Requirement. Reproduce the listing below word for word, with no pictures.

■ ■ ■ ■ ■ ■ ■

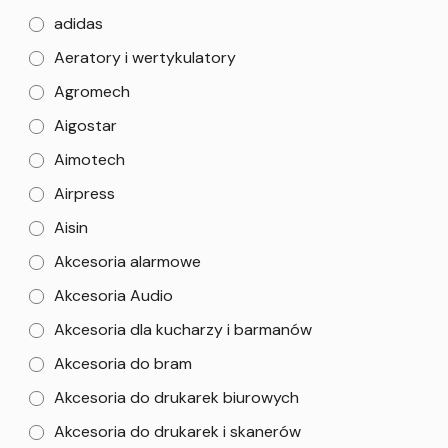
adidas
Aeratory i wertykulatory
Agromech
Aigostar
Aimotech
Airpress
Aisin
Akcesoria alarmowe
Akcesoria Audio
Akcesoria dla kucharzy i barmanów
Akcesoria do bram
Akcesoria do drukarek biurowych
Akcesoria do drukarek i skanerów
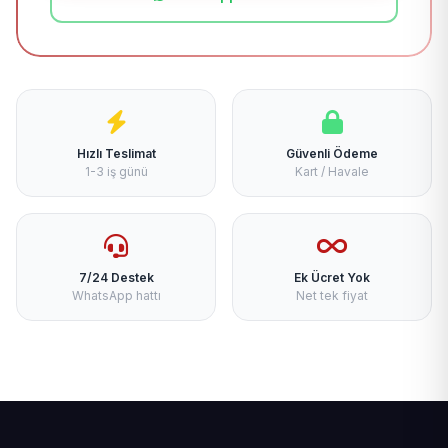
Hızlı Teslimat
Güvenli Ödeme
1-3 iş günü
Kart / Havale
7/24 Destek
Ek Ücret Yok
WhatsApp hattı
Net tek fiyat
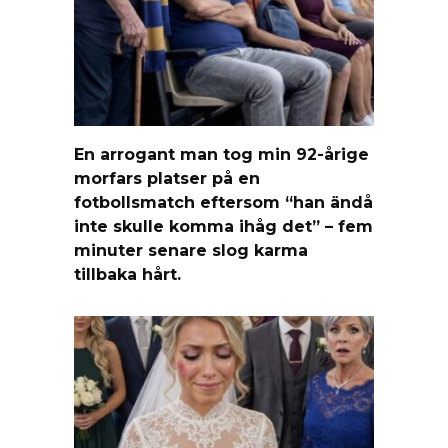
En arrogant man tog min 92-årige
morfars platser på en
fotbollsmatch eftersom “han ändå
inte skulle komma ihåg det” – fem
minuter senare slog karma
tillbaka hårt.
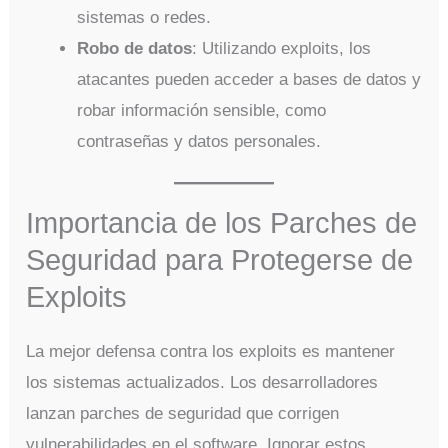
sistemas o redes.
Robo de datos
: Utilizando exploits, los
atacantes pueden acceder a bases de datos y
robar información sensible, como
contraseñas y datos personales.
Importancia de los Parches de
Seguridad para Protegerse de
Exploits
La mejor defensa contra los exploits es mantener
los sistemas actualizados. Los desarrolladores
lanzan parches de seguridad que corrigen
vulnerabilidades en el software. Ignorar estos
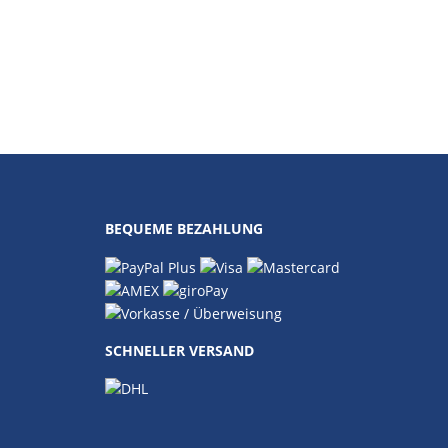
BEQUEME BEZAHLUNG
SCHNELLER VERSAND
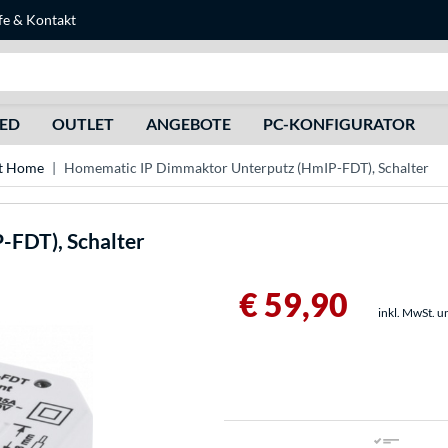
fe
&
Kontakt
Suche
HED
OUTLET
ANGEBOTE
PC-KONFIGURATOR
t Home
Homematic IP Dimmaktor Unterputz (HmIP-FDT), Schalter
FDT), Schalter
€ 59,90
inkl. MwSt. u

■ ■ ■ ■ ■ ■ ■

Answer space.
adidas
Aeratory i wertykulatory
Agromech
Aigostar
Aimotech
Airpress
Aisin
Akcesoria alarmowe
Akcesoria Audio
Akcesoria dla kucharzy i barmanów
Akcesoria do bram
Akcesoria do drukarek biurowych
Akcesoria do drukarek i skanerów
Hızlı Teslimat
Güvenli Ödeme
1-3 iş günü
Kart / Havale
7/24 Destek
Ek Ücret Yok
WhatsApp hattı
Net tek fiyat
En arrogant man tog min 92-årige
morfars platser på en
fotbollsmatch eftersom “han ändå
inte skulle komma ihåg det” – fem
minuter senare slog karma
tillbaka hårt.
sistemas o redes.
Robo de datos
: Utilizando exploits, los
atacantes pueden acceder a bases de datos y
robar información sensible, como
contraseñas y datos personales.
Importancia de los Parches de
Seguridad para Protegerse de
Exploits
La mejor defensa contra los exploits es mantener
los sistemas actualizados. Los desarrolladores
lanzan parches de seguridad que corrigen
vulnerabilidades en el software. Ignorar estos
BEQUEME BEZAHLUNG
SCHNELLER VERSAND
fe
&
Kontakt
Suche
HED
OUTLET
ANGEBOTE
PC-KONFIGURATOR
t Home
Homematic IP Dimmaktor Unterputz (HmIP-FDT), Schalter
FDT), Schalter
€ 59,90
inkl. MwSt. u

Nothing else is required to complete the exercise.